5つの異常から見る「異常性行為」 脳疾患が原因の場合も【医師解説】 (2/3ページ)
社会的に地位がある男女が、スキャンダルになると分かっていても不倫をやめられないというような場合、背景に性依存症が存在する場合もあると考えられます。
異常性欲の原因

性欲の量・質は個人差が大きく、味の好みに原因などないように、どうしてSMが好きになったのかと言われても原因を見つけられないことは多いと思われますが、脳の疾患のために性欲に異常が現れる例も知られています。
認知症や脳腫瘍
認知症や 脳腫瘍で前頭葉や側頭葉に障害が生じると、タガが外れたような状態となり、それまで普通だった高齢者が周囲に見境なくセクハラ行為を働くようになる、というような例があります。
高次脳機能障害
知的障害者や、交通事故などで脳に障害を負った後で起こる 高次脳機能障害の患者でも同じような現象が見られます。

**提供データ:**
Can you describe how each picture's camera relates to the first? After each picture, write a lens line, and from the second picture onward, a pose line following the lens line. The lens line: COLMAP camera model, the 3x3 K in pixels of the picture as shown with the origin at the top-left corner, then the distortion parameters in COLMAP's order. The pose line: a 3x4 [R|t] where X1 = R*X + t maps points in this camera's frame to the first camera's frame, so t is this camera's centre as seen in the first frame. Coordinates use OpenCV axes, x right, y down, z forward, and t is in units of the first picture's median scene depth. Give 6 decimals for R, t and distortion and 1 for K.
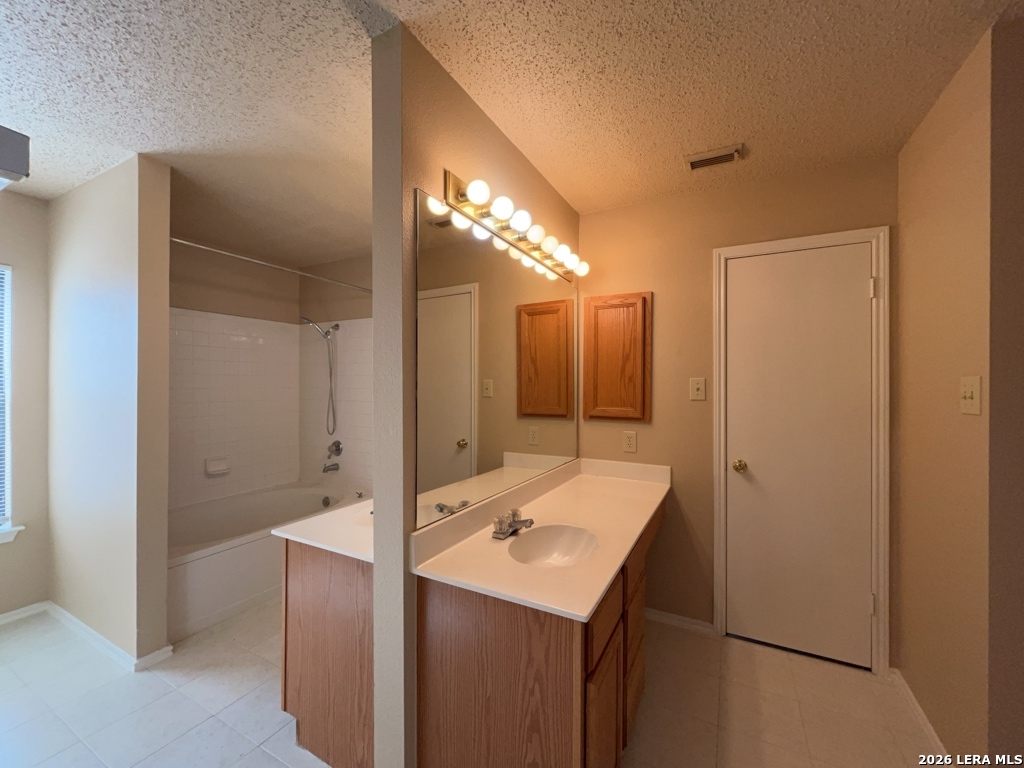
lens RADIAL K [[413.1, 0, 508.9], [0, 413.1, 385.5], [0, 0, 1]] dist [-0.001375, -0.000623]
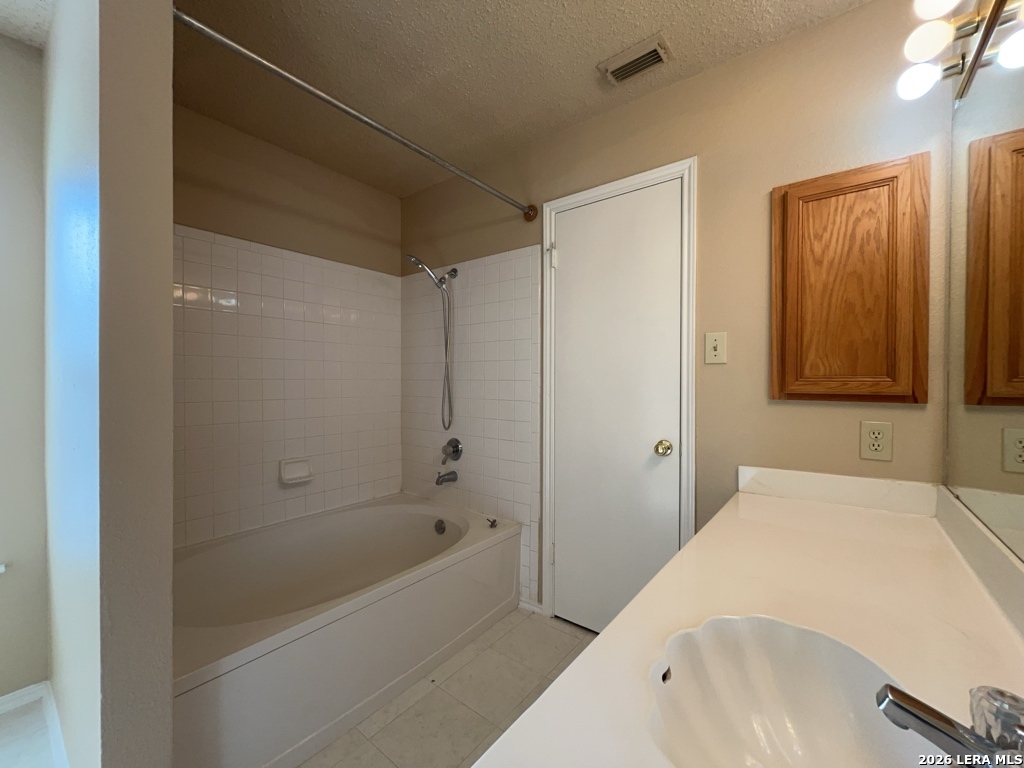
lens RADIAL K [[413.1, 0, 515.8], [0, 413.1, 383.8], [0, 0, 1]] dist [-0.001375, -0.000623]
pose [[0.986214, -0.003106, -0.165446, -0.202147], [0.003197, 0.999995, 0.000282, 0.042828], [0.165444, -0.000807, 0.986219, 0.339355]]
* * *
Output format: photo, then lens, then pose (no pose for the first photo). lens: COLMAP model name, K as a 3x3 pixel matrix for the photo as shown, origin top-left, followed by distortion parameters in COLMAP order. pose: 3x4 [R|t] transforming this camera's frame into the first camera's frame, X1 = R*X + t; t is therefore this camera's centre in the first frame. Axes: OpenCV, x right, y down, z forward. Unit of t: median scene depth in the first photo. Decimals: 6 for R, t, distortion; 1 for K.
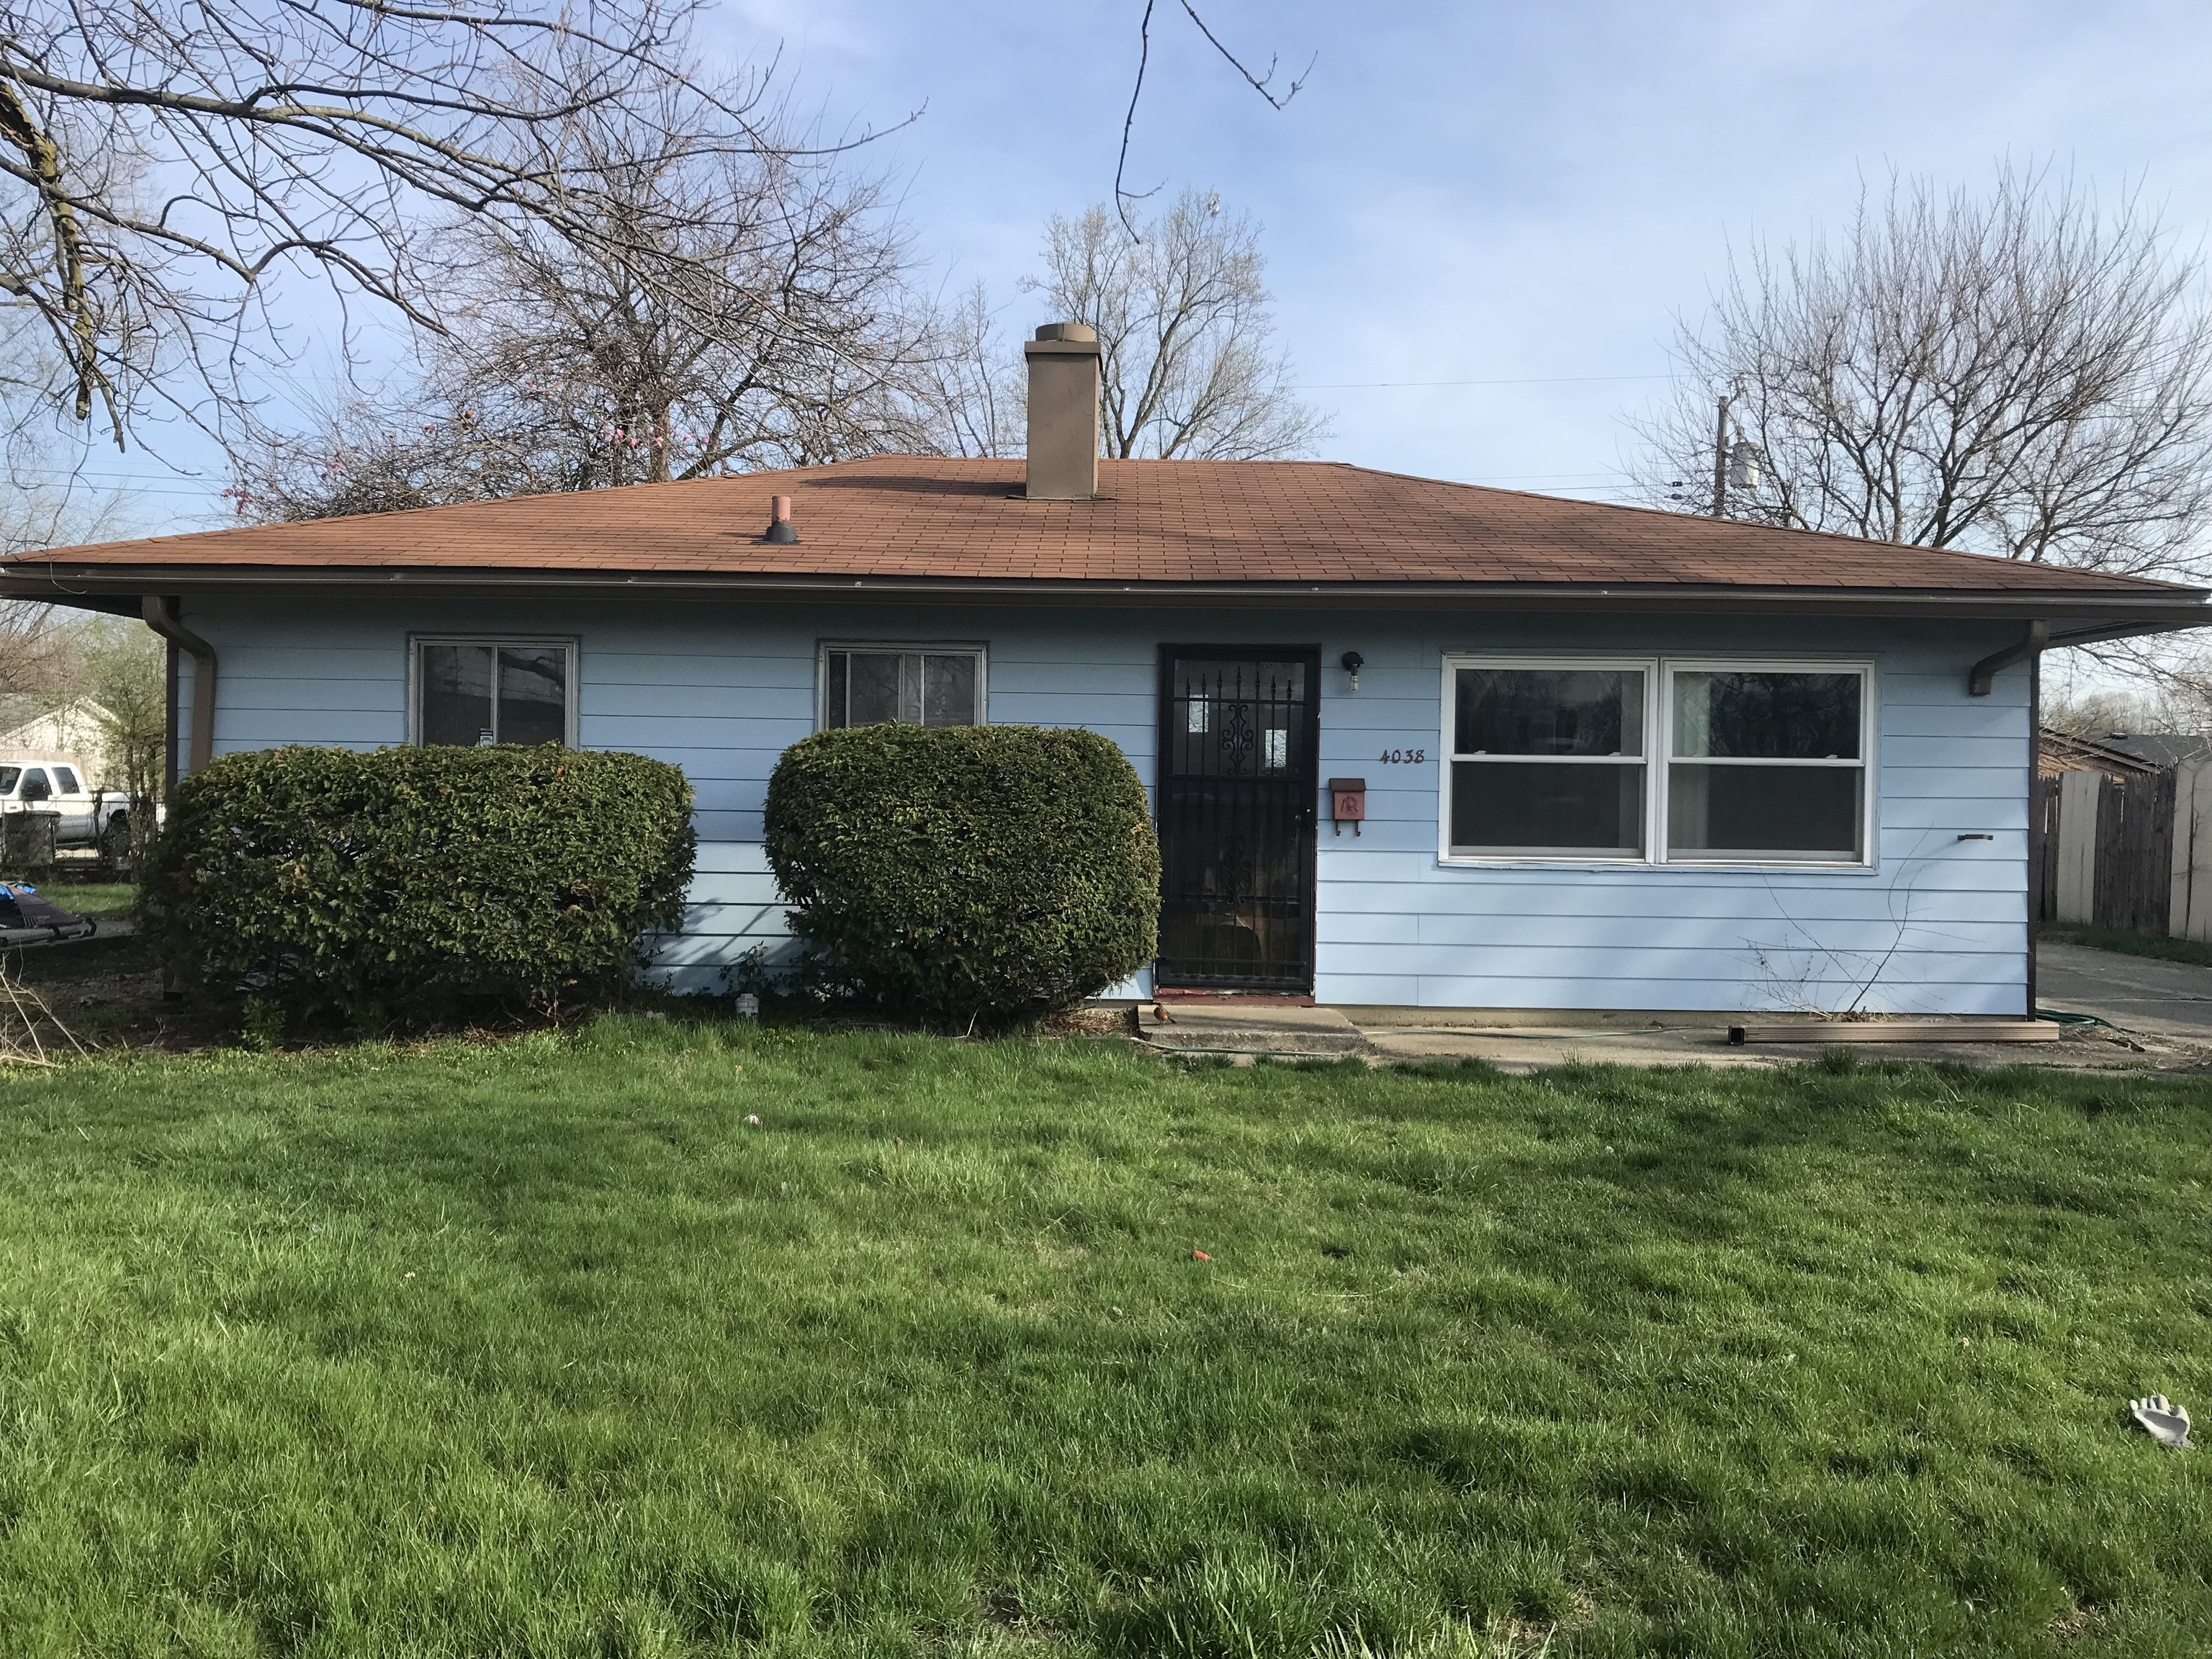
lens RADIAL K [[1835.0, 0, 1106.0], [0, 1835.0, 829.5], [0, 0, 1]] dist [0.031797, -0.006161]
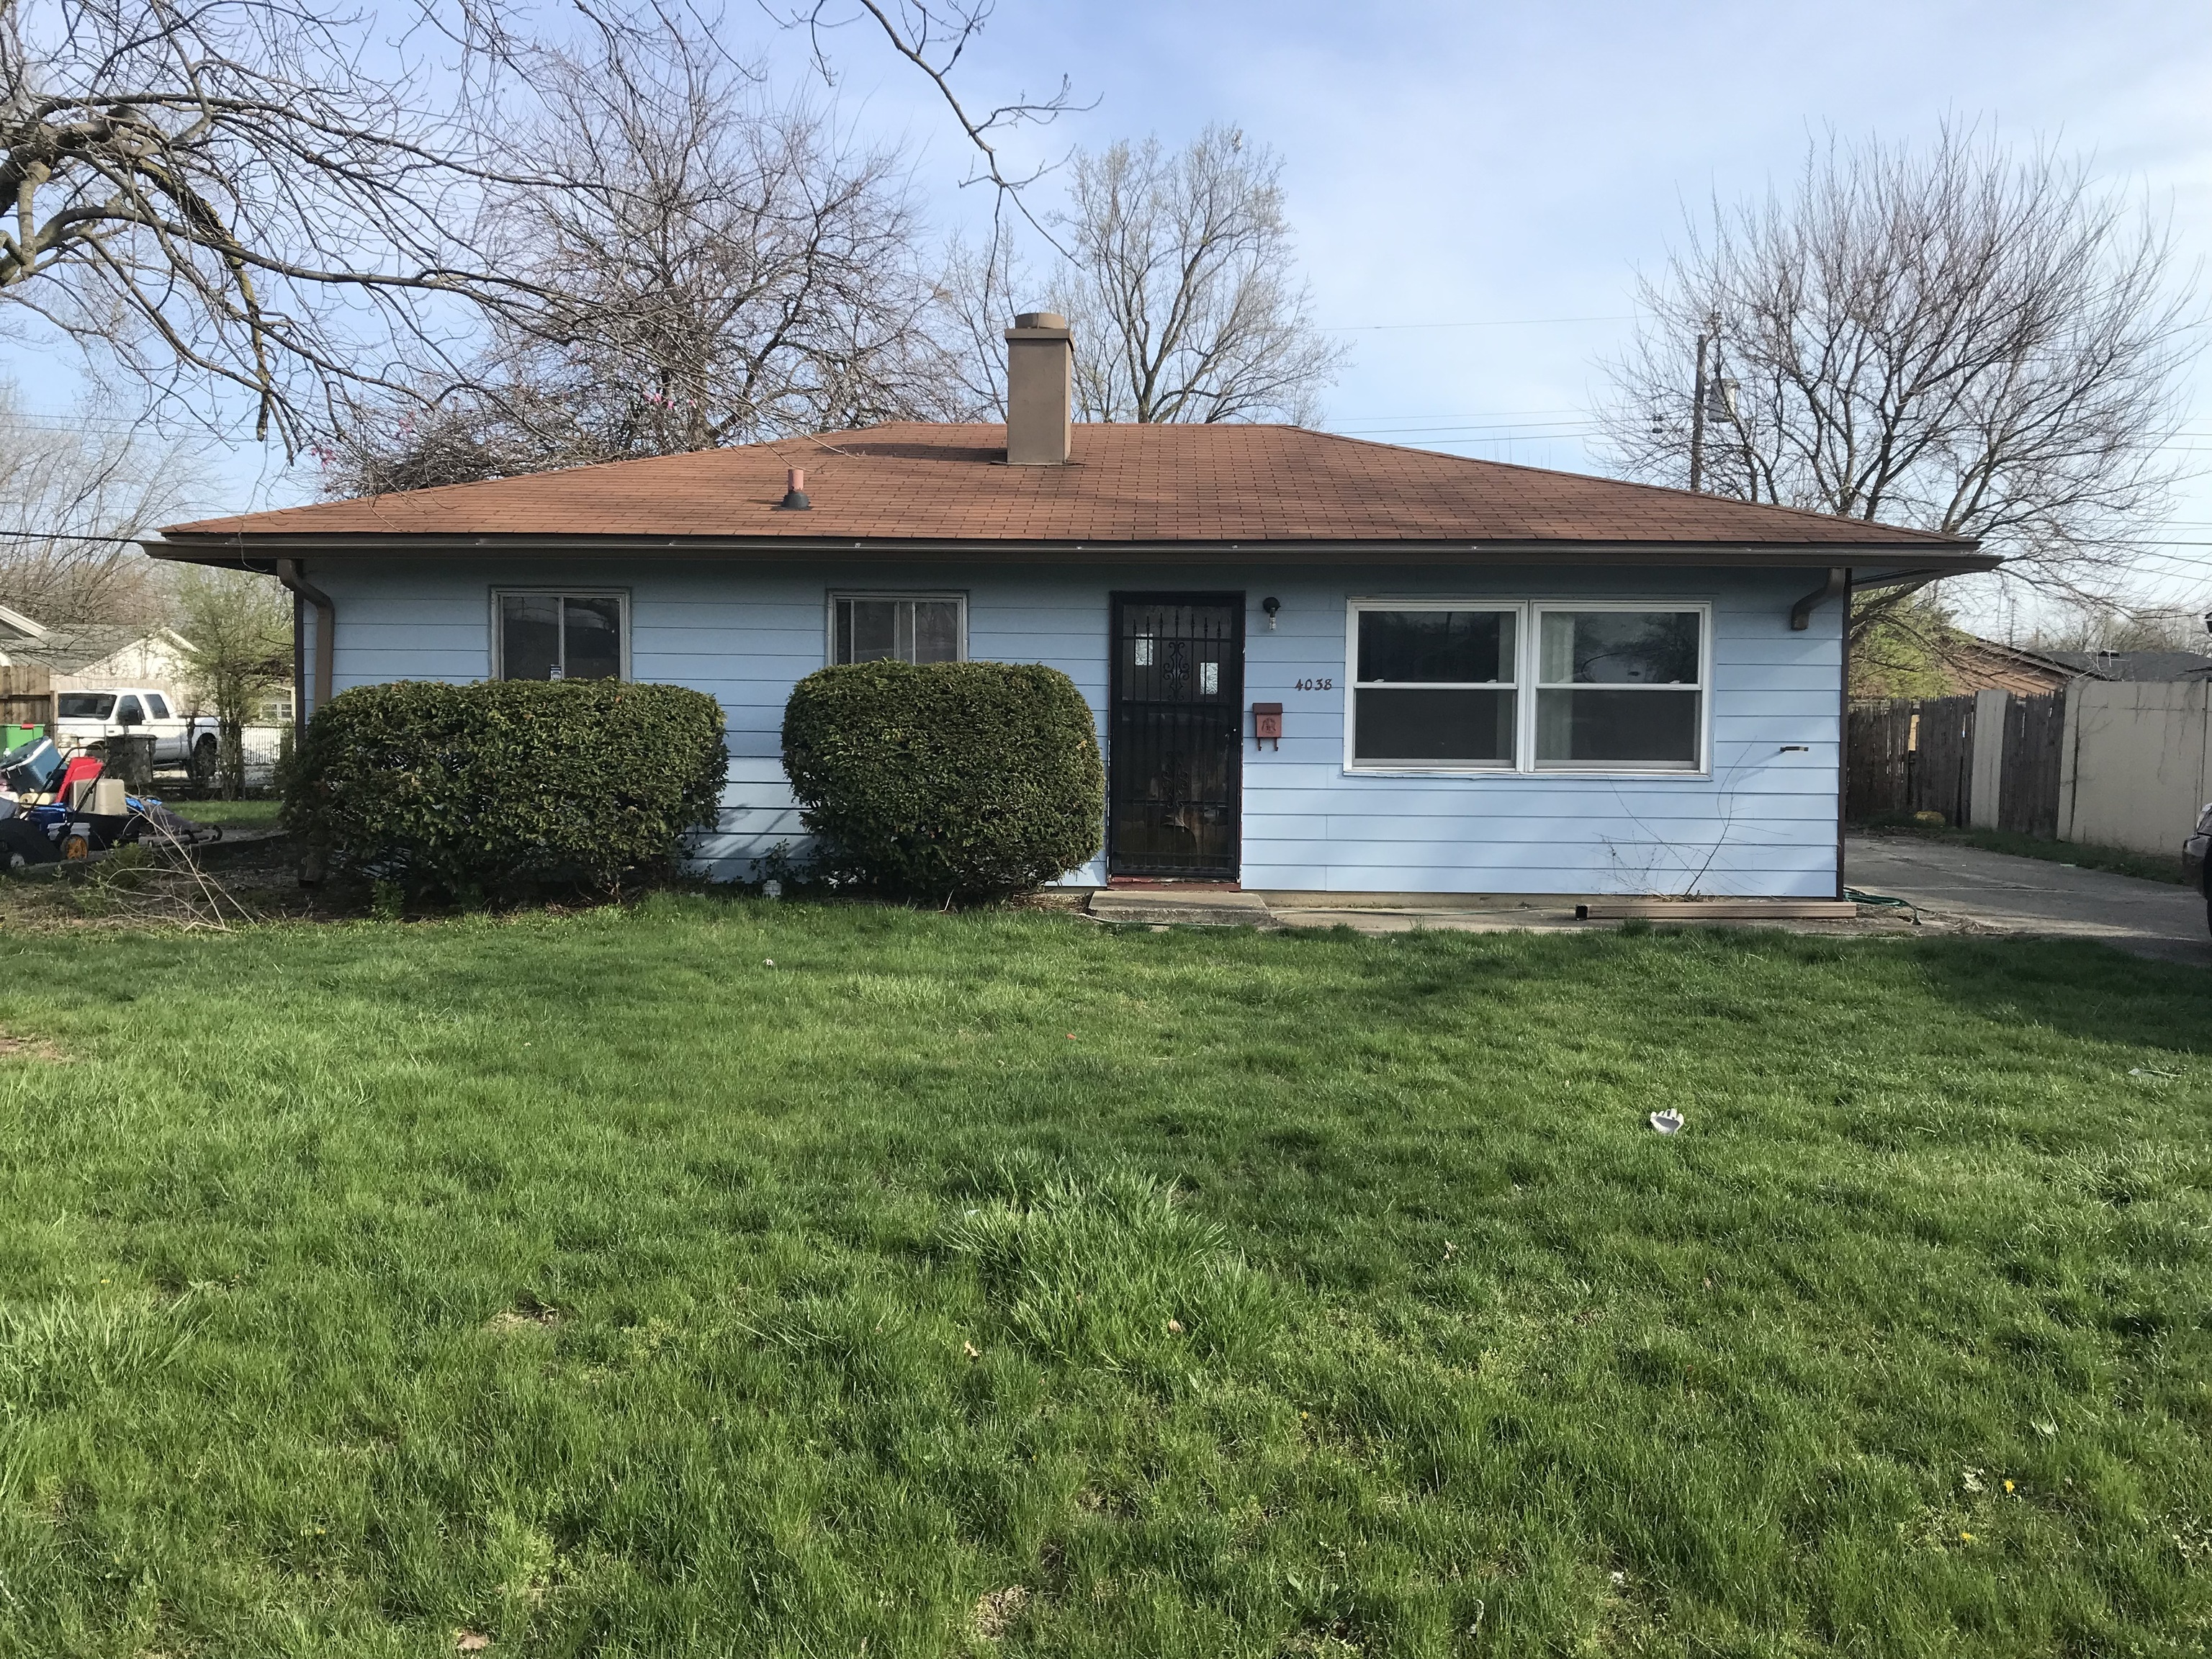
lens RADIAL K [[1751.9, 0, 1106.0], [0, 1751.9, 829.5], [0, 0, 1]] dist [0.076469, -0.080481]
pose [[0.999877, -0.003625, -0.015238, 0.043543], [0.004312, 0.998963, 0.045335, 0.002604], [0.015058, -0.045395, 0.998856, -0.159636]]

**課題の内容:**
異常性欲の原因を扱った抜粋文について、「5つの異常から見る「異常性行為」 脳疾患が原因の場合も【医師解説】 (2/3ページ)」から始まって「くようになる、というような例があります。」までの部分を、「高齢者」を「お年寄り」に変えて書き直してください。

**解答:**
5つの異常から見る「異常性行為」 脳疾患が原因の場合も【医師解説】 (2/3ページ)
社会的に地位がある男女が、スキャンダルになると分かっていても不倫をやめられないというような場合、背景に性依存症が存在する場合もあると考えられます。
異常性欲の原因

性欲の量・質は個人差が大きく、味の好みに原因などないように、どうしてSMが好きになったのかと言われても原因を見つけられないことは多いと思われますが、脳の疾患のために性欲に異常が現れる例も知られています。
認知症や脳腫瘍
認知症や 脳腫瘍で前頭葉や側頭葉に障害が生じると、タガが外れたような状態となり、それまで普通だったお年寄りが周囲に見境なくセクハラ行為を働くようになる、というような例があります。